Hi Elim, I think Jonathan refers to the result table after loading. In other words: there are 180 different values for Number field?
What if you remove 'left Join' ?
The range table cannot have just 3 rows after you perform the INTERVALMATCH, because you are LEFT JOINing the synthetic key onto the range table itself. The Oracle field Number probably has 180 distinct values. This results in the large number of Group values for all distinct rows in Range. The latter now has a layout like:
Number, Start, End, Group
If I remove the left join, I will have a synthetic key. Therefore, removing a left join is not an option.

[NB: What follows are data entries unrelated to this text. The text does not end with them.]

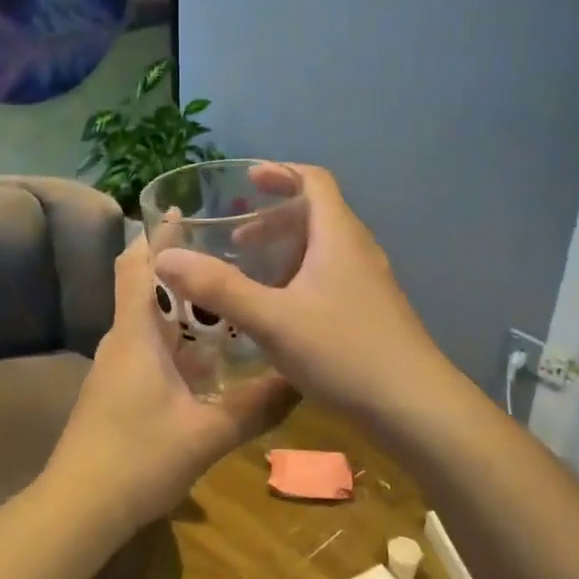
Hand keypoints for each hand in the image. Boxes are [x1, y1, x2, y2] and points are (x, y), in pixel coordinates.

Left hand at [48, 238, 294, 533]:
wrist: (78, 507)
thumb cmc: (138, 459)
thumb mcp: (207, 435)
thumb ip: (256, 408)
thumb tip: (301, 381)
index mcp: (137, 334)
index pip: (139, 266)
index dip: (158, 236)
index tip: (186, 211)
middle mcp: (122, 340)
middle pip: (146, 288)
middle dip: (181, 269)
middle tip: (230, 258)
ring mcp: (116, 367)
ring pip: (150, 322)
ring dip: (182, 308)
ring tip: (230, 302)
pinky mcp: (116, 390)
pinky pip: (148, 349)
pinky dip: (176, 341)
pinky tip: (210, 360)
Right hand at [152, 165, 451, 423]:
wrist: (414, 406)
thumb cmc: (344, 351)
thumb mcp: (272, 319)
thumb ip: (218, 287)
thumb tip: (164, 257)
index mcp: (338, 236)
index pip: (314, 180)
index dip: (280, 173)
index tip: (246, 182)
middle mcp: (357, 250)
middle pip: (316, 214)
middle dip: (273, 218)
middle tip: (236, 237)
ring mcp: (368, 283)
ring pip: (322, 250)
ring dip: (285, 251)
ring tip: (250, 274)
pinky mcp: (370, 312)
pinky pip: (329, 277)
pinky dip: (299, 278)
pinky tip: (278, 313)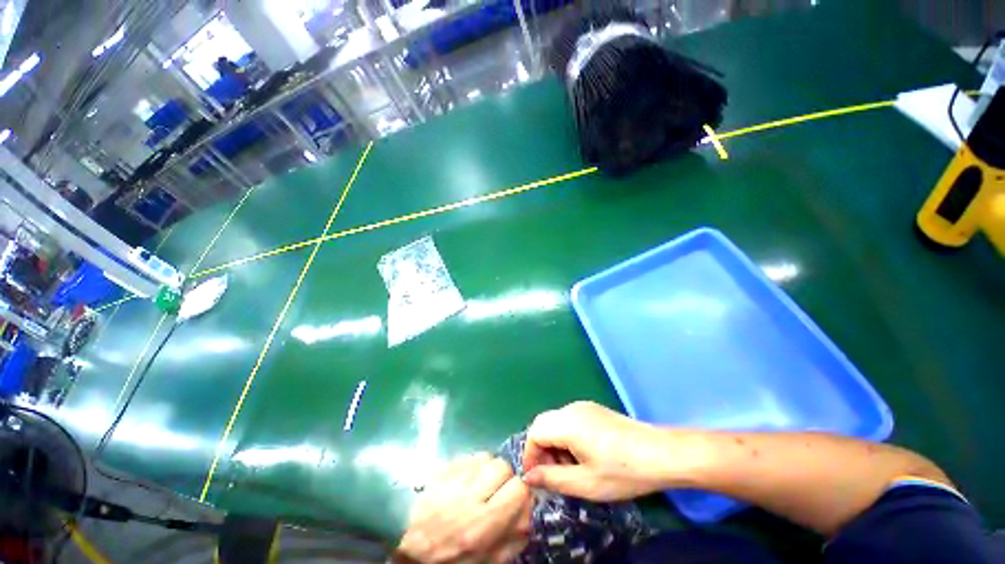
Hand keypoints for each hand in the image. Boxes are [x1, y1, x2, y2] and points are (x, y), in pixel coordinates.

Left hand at [396, 453, 531, 562]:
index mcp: (482, 526)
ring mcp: (452, 477)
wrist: (404, 542)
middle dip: (504, 477)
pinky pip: (468, 455)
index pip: (518, 488)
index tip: (513, 499)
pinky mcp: (441, 466)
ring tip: (478, 484)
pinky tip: (464, 479)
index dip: (519, 492)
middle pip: (503, 467)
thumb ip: (511, 540)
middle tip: (494, 490)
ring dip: (487, 468)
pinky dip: (472, 464)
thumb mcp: (484, 561)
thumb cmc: (446, 556)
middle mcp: (469, 496)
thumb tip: (528, 513)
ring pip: (486, 457)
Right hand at [523, 401, 671, 500]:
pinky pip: (570, 419)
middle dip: (541, 449)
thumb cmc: (623, 471)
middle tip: (552, 474)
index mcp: (567, 423)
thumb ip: (553, 478)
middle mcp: (572, 409)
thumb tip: (529, 476)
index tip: (537, 477)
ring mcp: (585, 407)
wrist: (661, 454)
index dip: (530, 455)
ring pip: (556, 421)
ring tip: (569, 468)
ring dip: (554, 443)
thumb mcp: (586, 483)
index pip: (534, 432)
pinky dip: (566, 436)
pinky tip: (582, 455)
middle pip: (544, 423)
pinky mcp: (595, 410)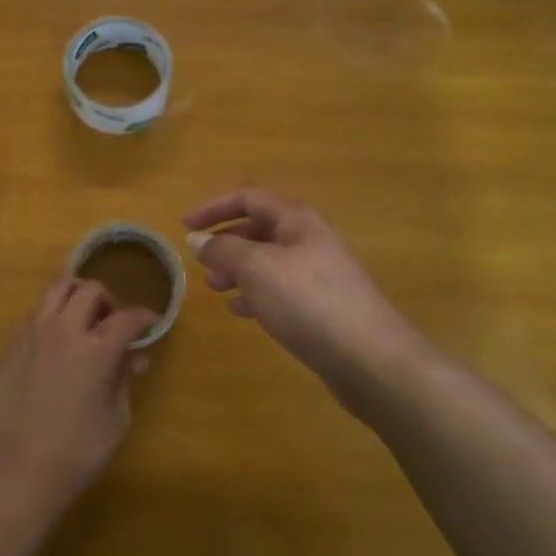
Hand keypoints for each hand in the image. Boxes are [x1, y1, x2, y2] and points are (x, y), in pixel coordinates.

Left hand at [0, 277, 156, 504]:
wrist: (19, 469)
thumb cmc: (78, 451)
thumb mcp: (116, 417)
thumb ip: (124, 378)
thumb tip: (134, 356)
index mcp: (97, 349)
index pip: (127, 317)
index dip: (144, 317)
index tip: (151, 323)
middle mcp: (64, 329)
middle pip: (91, 289)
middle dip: (109, 300)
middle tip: (113, 323)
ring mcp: (34, 332)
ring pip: (57, 287)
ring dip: (77, 295)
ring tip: (83, 318)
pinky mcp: (12, 343)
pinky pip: (36, 312)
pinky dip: (52, 315)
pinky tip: (56, 341)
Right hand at [185, 188, 416, 402]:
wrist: (369, 358)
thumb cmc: (306, 301)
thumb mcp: (255, 267)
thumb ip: (223, 249)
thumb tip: (198, 239)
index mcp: (296, 219)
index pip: (248, 198)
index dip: (213, 207)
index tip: (185, 226)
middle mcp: (309, 239)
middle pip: (259, 228)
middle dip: (226, 242)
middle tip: (201, 264)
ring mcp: (318, 273)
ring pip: (268, 261)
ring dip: (238, 270)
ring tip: (216, 289)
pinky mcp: (322, 306)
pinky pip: (281, 289)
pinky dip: (256, 294)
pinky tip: (241, 311)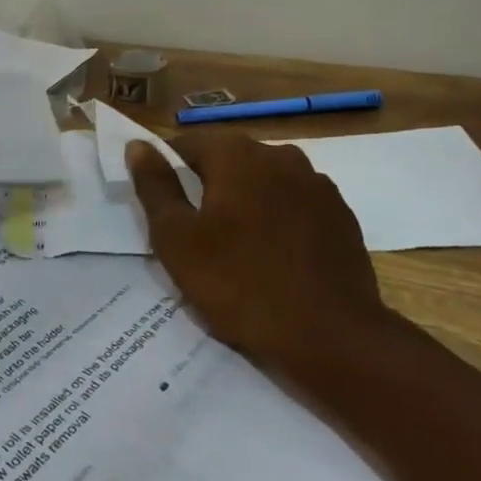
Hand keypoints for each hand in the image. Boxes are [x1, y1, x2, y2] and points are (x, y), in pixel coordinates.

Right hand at [126, 132, 390, 374]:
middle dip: (209, 187)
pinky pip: (296, 204)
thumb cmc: (241, 285)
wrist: (332, 336)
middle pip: (228, 160)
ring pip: (264, 182)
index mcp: (237, 154)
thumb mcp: (178, 240)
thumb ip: (155, 187)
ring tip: (238, 248)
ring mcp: (317, 183)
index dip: (169, 172)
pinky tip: (276, 257)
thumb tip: (138, 145)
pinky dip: (279, 220)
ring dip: (247, 202)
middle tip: (197, 234)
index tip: (164, 208)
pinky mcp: (341, 213)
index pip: (187, 144)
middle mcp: (280, 154)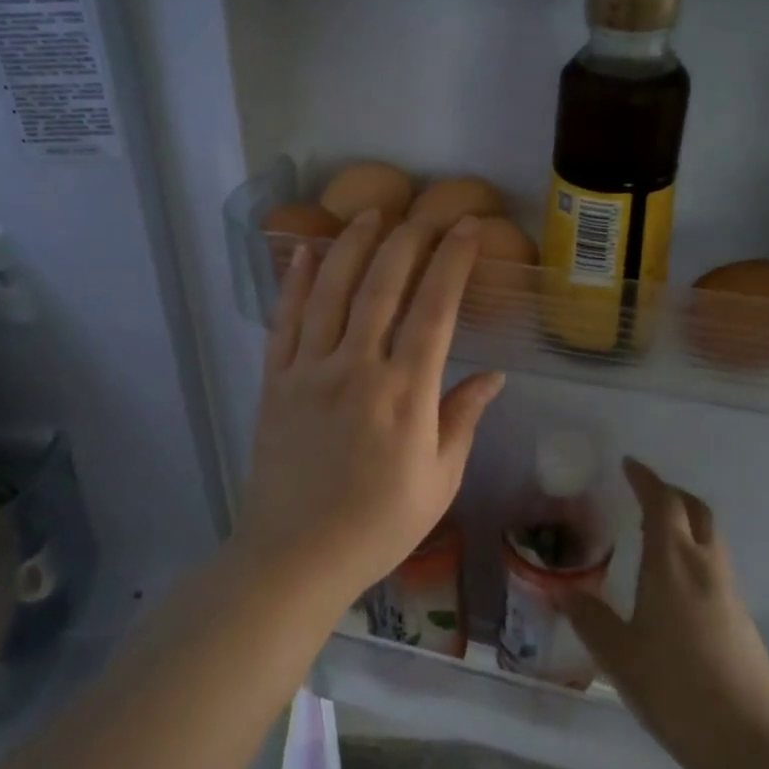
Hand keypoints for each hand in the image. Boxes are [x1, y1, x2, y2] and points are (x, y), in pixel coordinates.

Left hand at [236, 209, 505, 606]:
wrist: (295, 556)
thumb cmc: (378, 525)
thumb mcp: (439, 480)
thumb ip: (463, 419)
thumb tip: (492, 377)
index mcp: (405, 393)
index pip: (435, 309)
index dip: (452, 261)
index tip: (465, 228)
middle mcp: (357, 368)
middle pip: (382, 286)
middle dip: (406, 241)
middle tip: (423, 213)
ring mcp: (310, 370)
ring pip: (332, 291)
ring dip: (353, 246)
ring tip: (370, 214)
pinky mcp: (276, 381)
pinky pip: (285, 320)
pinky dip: (296, 282)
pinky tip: (306, 252)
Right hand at [558, 459, 768, 768]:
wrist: (748, 744)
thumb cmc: (674, 689)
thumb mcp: (618, 654)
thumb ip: (588, 618)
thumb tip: (560, 591)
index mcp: (673, 564)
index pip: (663, 503)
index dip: (646, 479)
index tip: (630, 465)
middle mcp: (705, 567)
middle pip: (696, 511)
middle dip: (671, 494)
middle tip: (645, 494)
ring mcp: (729, 593)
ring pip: (710, 538)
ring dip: (686, 522)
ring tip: (656, 535)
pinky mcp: (742, 619)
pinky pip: (715, 566)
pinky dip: (695, 553)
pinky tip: (675, 585)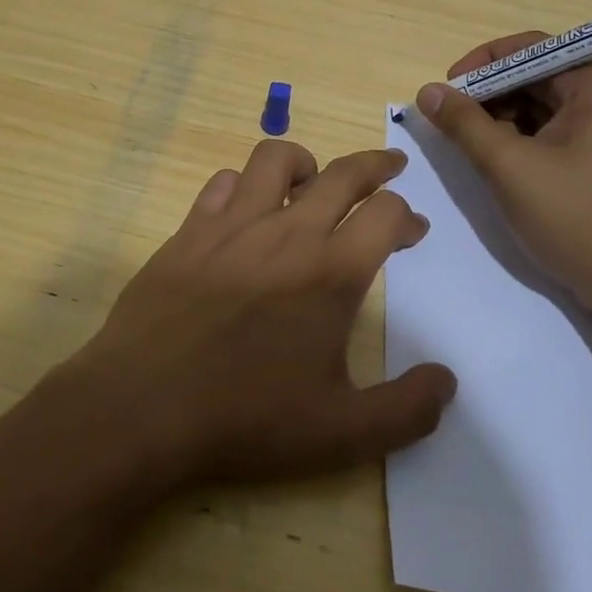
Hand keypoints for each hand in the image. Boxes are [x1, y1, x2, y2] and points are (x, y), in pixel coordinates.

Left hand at [59, 139, 456, 490]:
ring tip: (313, 182)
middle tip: (390, 166)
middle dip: (376, 164)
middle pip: (344, 173)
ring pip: (276, 158)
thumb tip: (447, 381)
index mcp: (332, 271)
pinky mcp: (191, 229)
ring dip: (305, 162)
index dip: (408, 216)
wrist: (144, 406)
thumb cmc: (247, 418)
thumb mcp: (342, 433)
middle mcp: (287, 232)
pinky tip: (244, 210)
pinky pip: (222, 182)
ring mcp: (233, 224)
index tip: (413, 229)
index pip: (386, 214)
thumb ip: (406, 409)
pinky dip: (243, 185)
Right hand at [415, 34, 591, 319]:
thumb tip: (428, 92)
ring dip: (503, 121)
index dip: (482, 64)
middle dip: (490, 96)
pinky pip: (556, 135)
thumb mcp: (509, 167)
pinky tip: (502, 167)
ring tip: (473, 149)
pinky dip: (524, 143)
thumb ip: (464, 124)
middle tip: (452, 122)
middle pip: (536, 78)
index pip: (530, 49)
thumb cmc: (576, 218)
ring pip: (543, 109)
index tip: (447, 90)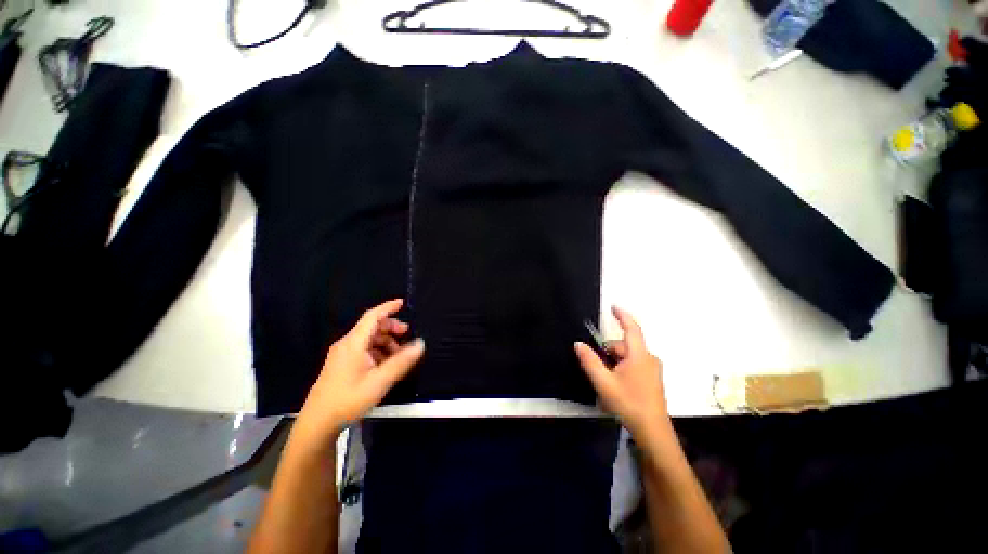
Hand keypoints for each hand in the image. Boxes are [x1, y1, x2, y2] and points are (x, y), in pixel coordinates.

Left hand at [295, 299, 424, 442]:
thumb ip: (402, 361)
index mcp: (354, 343)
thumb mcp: (380, 381)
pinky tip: (386, 364)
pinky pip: (364, 349)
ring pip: (369, 339)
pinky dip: (378, 351)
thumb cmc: (349, 399)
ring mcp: (342, 355)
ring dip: (386, 342)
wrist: (318, 423)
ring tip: (399, 355)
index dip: (388, 307)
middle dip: (391, 328)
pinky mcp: (342, 364)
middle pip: (372, 327)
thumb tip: (421, 344)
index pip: (372, 316)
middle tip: (407, 335)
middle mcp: (347, 344)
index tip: (403, 303)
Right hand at [575, 306, 669, 439]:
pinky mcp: (652, 379)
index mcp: (639, 355)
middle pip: (623, 346)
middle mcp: (648, 358)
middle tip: (598, 371)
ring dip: (613, 363)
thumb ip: (590, 361)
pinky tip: (615, 386)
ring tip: (606, 383)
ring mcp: (652, 369)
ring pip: (627, 357)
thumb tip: (578, 344)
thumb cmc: (629, 404)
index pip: (632, 328)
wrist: (653, 432)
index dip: (622, 316)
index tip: (613, 306)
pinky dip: (621, 369)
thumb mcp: (604, 382)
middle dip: (608, 352)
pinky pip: (633, 365)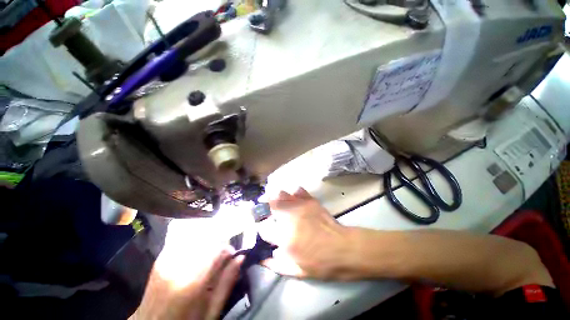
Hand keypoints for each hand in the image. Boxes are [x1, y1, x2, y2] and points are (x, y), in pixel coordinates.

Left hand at [131, 206, 251, 319]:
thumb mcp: (211, 311)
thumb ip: (226, 283)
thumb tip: (241, 257)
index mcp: (191, 282)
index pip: (216, 249)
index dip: (227, 248)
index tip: (232, 254)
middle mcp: (178, 265)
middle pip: (206, 238)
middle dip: (219, 240)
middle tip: (223, 251)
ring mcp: (167, 259)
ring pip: (195, 235)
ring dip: (208, 237)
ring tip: (211, 249)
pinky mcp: (162, 257)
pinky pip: (184, 238)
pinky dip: (196, 238)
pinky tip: (199, 246)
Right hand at [258, 188, 353, 279]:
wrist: (343, 249)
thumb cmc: (320, 264)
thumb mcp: (296, 271)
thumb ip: (276, 264)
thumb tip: (262, 258)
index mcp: (284, 237)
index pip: (263, 228)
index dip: (260, 228)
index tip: (262, 229)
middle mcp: (289, 218)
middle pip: (270, 204)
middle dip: (263, 205)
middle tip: (263, 208)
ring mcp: (301, 206)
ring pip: (281, 194)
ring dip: (276, 197)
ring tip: (276, 201)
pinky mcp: (311, 201)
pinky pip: (298, 191)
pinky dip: (293, 193)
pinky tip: (293, 197)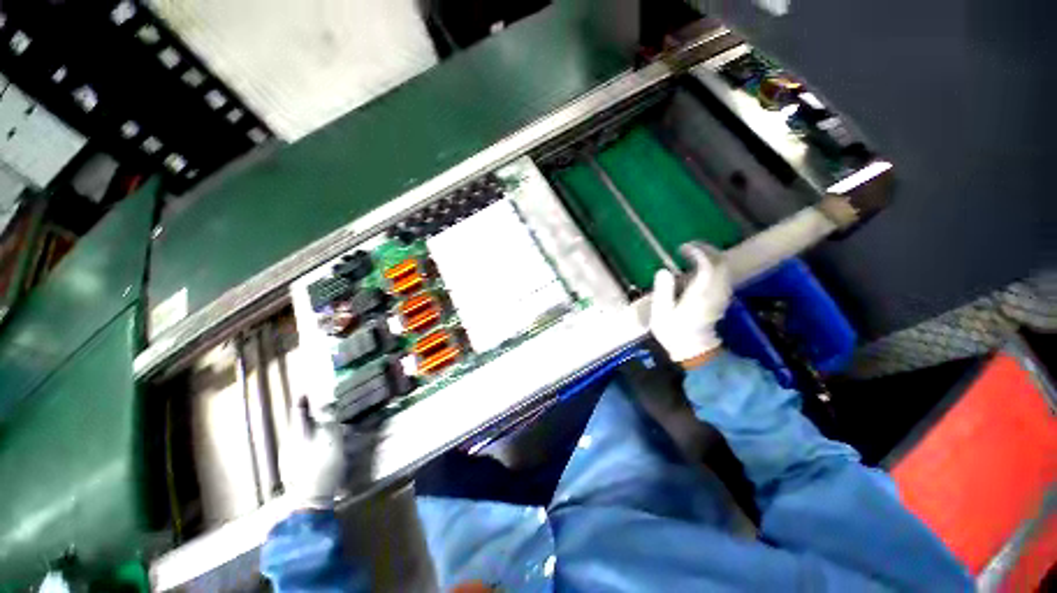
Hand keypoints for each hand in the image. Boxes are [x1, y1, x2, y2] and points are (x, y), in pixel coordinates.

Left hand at [281, 398, 347, 508]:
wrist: (310, 500)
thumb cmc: (323, 465)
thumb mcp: (332, 439)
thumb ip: (330, 420)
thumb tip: (328, 405)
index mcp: (298, 434)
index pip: (299, 412)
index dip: (303, 401)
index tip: (304, 392)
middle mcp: (289, 443)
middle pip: (299, 425)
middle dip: (309, 417)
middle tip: (320, 412)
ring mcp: (288, 459)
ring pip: (299, 438)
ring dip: (310, 431)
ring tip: (322, 431)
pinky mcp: (291, 471)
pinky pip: (300, 450)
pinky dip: (310, 444)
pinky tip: (318, 450)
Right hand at [649, 242, 731, 365]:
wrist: (693, 349)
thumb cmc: (674, 332)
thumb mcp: (661, 314)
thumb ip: (663, 291)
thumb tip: (664, 271)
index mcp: (700, 295)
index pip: (707, 266)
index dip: (697, 252)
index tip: (683, 248)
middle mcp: (716, 292)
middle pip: (721, 263)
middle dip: (707, 250)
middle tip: (689, 247)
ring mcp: (722, 295)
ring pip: (725, 268)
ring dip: (712, 256)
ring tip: (694, 254)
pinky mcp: (722, 298)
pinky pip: (724, 275)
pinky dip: (715, 265)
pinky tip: (702, 267)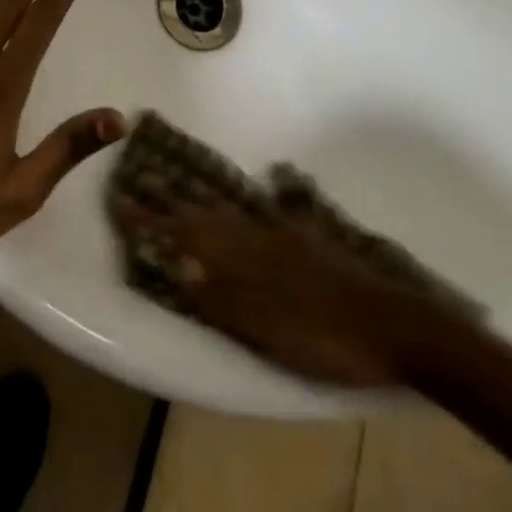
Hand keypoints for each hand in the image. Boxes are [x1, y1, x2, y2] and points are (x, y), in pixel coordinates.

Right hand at [112, 189, 428, 386]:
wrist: (393, 324)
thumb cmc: (324, 338)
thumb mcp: (267, 330)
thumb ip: (222, 296)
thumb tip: (177, 262)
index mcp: (243, 259)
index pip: (185, 234)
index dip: (151, 220)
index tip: (119, 198)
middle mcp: (259, 234)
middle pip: (205, 211)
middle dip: (170, 195)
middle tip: (141, 174)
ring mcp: (287, 231)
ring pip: (235, 204)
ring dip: (206, 191)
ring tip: (184, 174)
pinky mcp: (311, 236)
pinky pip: (278, 206)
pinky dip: (267, 192)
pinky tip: (275, 175)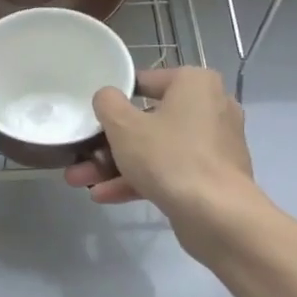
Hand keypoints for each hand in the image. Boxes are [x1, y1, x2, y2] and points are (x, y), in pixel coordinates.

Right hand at [64, 67, 257, 264]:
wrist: (217, 215)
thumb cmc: (168, 156)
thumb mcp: (123, 125)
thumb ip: (107, 103)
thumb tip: (107, 97)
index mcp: (195, 83)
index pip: (145, 82)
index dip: (113, 99)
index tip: (91, 116)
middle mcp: (210, 107)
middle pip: (147, 121)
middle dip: (108, 143)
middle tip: (79, 155)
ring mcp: (212, 145)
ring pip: (155, 150)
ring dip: (116, 166)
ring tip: (80, 181)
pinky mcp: (211, 177)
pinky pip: (169, 171)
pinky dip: (139, 180)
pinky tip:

Peter, I don't have synthetic key.
I think Peter, Jonathan and Ruben are right. If we read your script correctly, you should have (after running the script) two tables, OracleTable and RangeTable, both linked by Number field. You should have a record in RangeTable per distinct Number.
So if you count a field in one table, then count a field in the other table, why should the result be the same?
Or in other words, you asked: "Count from a column joined by intervalmatch give different value from counting from a normal column"
But intervalmatch itself hasn't joined a column to the table with the 'normal column', there are still two tables, right?
I think the only thing missing is a final JOIN of the RangeTable to the OracleTable:
OracleTable:
Load
select
Col_A, Col_B,Col_C, Number from Oracle Table;
RangeTable:
Load * inline
Start, End, Group
1, 10, A
11, 20 B
21, 30 C
left Join
IntervalMatch(Number)
Load:
Start, End
Resident RangeTable
LEFT JOIN (OracleTable)
LOAD Number, Group RESIDENT RangeTable;
DROP TABLE RangeTable;
Now you should have only one table and the count of both fields should be the same.
Yes, I meant dropping the unnecessary RangeTable too which is actually causing a Composite Key - join. Rather join the interval-matched table with the source table. Stefan has already posted the piece of code below for the same.